● **Data extract**:
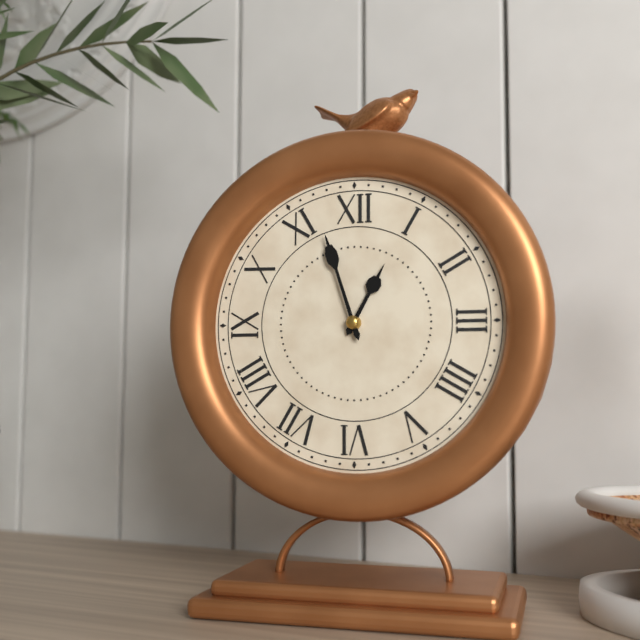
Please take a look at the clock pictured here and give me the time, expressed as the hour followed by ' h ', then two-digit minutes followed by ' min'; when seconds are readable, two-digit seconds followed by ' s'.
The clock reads 12 h 57 min
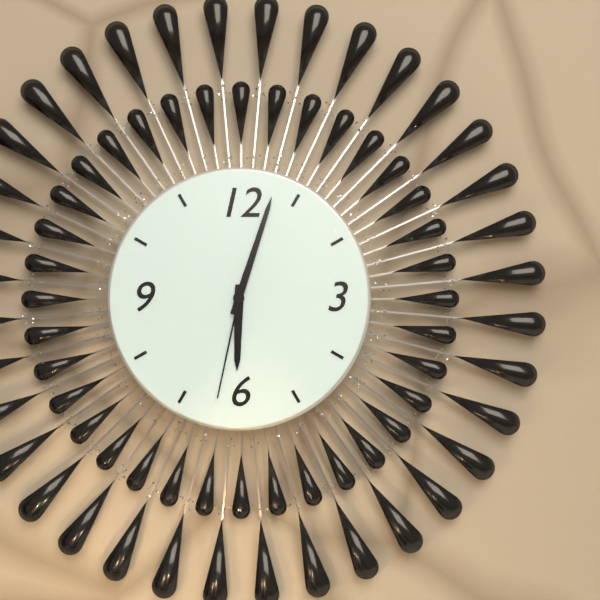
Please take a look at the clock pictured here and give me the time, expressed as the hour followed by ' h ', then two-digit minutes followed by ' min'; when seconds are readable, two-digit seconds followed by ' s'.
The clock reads 6 h 03 min 32 s
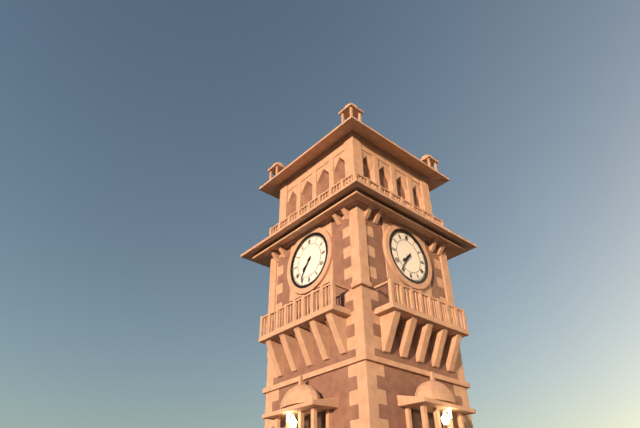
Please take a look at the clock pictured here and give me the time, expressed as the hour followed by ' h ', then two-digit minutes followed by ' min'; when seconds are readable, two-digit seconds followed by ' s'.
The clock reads 7 h 36 min
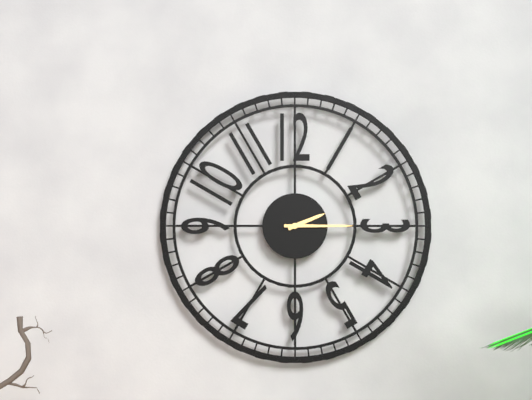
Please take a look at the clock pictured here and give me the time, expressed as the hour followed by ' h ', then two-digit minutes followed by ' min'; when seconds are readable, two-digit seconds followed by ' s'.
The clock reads 2 h 15 min
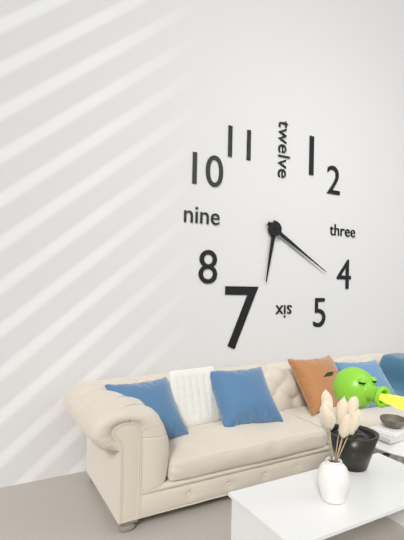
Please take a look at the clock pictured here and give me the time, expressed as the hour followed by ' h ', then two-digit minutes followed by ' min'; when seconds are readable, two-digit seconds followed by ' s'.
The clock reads 6 h 20 min
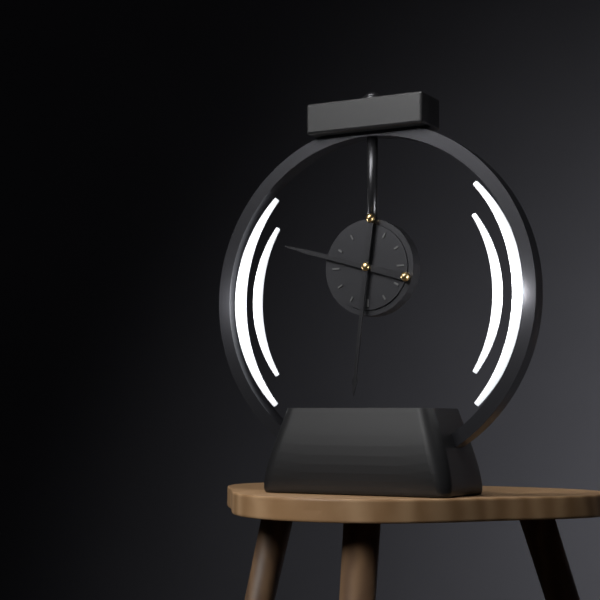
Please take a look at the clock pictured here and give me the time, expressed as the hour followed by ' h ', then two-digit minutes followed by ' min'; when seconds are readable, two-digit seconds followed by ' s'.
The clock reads 9 h 31 min
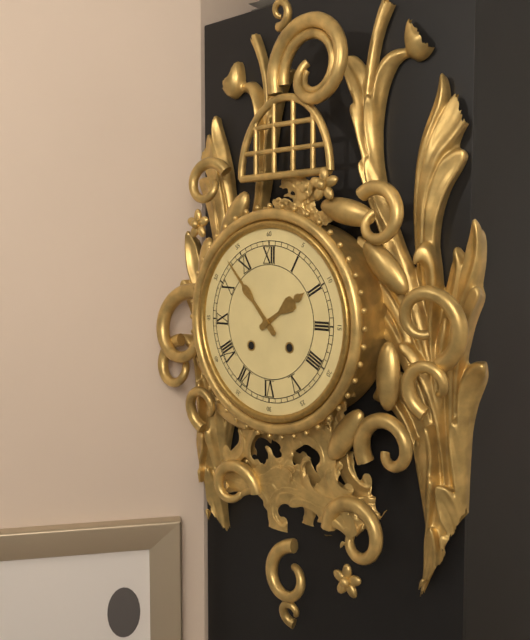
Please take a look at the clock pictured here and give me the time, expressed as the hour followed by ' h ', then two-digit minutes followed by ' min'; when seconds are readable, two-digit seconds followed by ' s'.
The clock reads 1 h 53 min
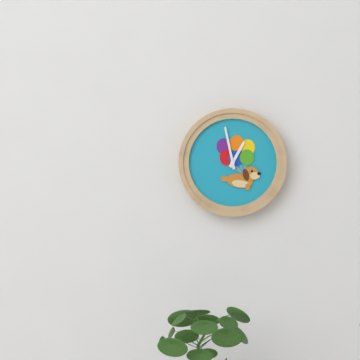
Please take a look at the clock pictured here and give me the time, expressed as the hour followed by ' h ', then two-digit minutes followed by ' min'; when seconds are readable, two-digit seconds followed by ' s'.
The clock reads 12 h 58 min
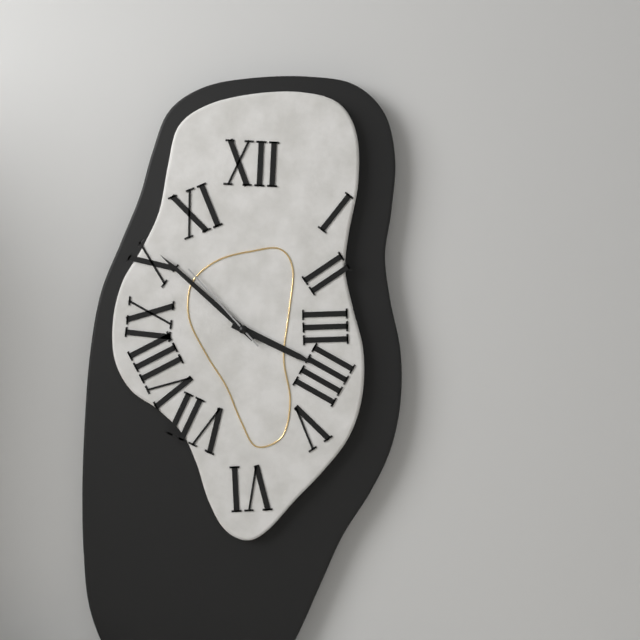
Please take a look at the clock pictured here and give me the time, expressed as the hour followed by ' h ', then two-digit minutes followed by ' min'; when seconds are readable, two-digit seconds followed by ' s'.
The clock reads 3 h 52 min 53 s
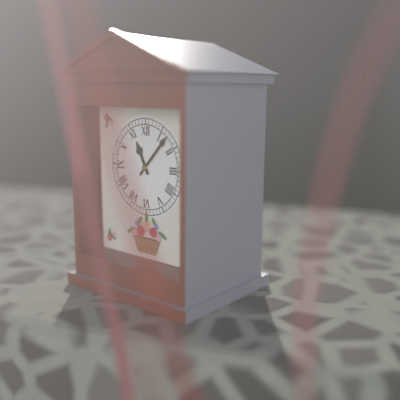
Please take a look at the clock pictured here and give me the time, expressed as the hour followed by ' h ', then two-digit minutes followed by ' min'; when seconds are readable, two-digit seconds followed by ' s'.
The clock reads 11 h 07 min
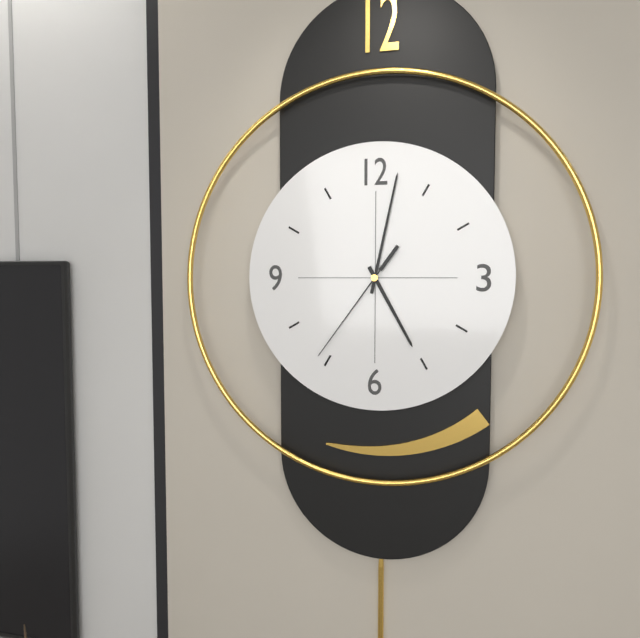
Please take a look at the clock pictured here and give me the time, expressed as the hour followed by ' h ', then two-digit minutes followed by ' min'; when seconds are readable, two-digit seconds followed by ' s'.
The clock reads 5 h 02 min 36 s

● **Set exercise**: Reproduce all of the records above word for word, omitting the pictures.

● **The answer**:
Please take a look at the clock pictured here and give me the time, expressed as the hour followed by ' h ', then two-digit minutes followed by ' min'; when seconds are readable, two-digit seconds followed by ' s'.
The clock reads 12 h 57 min
Please take a look at the clock pictured here and give me the time, expressed as the hour followed by ' h ', then two-digit minutes followed by ' min'; when seconds are readable, two-digit seconds followed by ' s'.
The clock reads 6 h 03 min 32 s
Please take a look at the clock pictured here and give me the time, expressed as the hour followed by ' h ', then two-digit minutes followed by ' min'; when seconds are readable, two-digit seconds followed by ' s'.
The clock reads 7 h 36 min
Please take a look at the clock pictured here and give me the time, expressed as the hour followed by ' h ', then two-digit minutes followed by ' min'; when seconds are readable, two-digit seconds followed by ' s'.
The clock reads 2 h 15 min
Please take a look at the clock pictured here and give me the time, expressed as the hour followed by ' h ', then two-digit minutes followed by ' min'; when seconds are readable, two-digit seconds followed by ' s'.
The clock reads 6 h 20 min
Please take a look at the clock pictured here and give me the time, expressed as the hour followed by ' h ', then two-digit minutes followed by ' min'; when seconds are readable, two-digit seconds followed by ' s'.
The clock reads 9 h 31 min
Please take a look at the clock pictured here and give me the time, expressed as the hour followed by ' h ', then two-digit minutes followed by ' min'; when seconds are readable, two-digit seconds followed by ' s'.
The clock reads 1 h 53 min
Please take a look at the clock pictured here and give me the time, expressed as the hour followed by ' h ', then two-digit minutes followed by ' min'; when seconds are readable, two-digit seconds followed by ' s'.
The clock reads 12 h 58 min
Please take a look at the clock pictured here and give me the time, expressed as the hour followed by ' h ', then two-digit minutes followed by ' min'; when seconds are readable, two-digit seconds followed by ' s'.
The clock reads 3 h 52 min 53 s
Please take a look at the clock pictured here and give me the time, expressed as the hour followed by ' h ', then two-digit minutes followed by ' min'; when seconds are readable, two-digit seconds followed by ' s'.
The clock reads 11 h 07 min
Please take a look at the clock pictured here and give me the time, expressed as the hour followed by ' h ', then two-digit minutes followed by ' min'; when seconds are readable, two-digit seconds followed by ' s'.
The clock reads 5 h 02 min 36 s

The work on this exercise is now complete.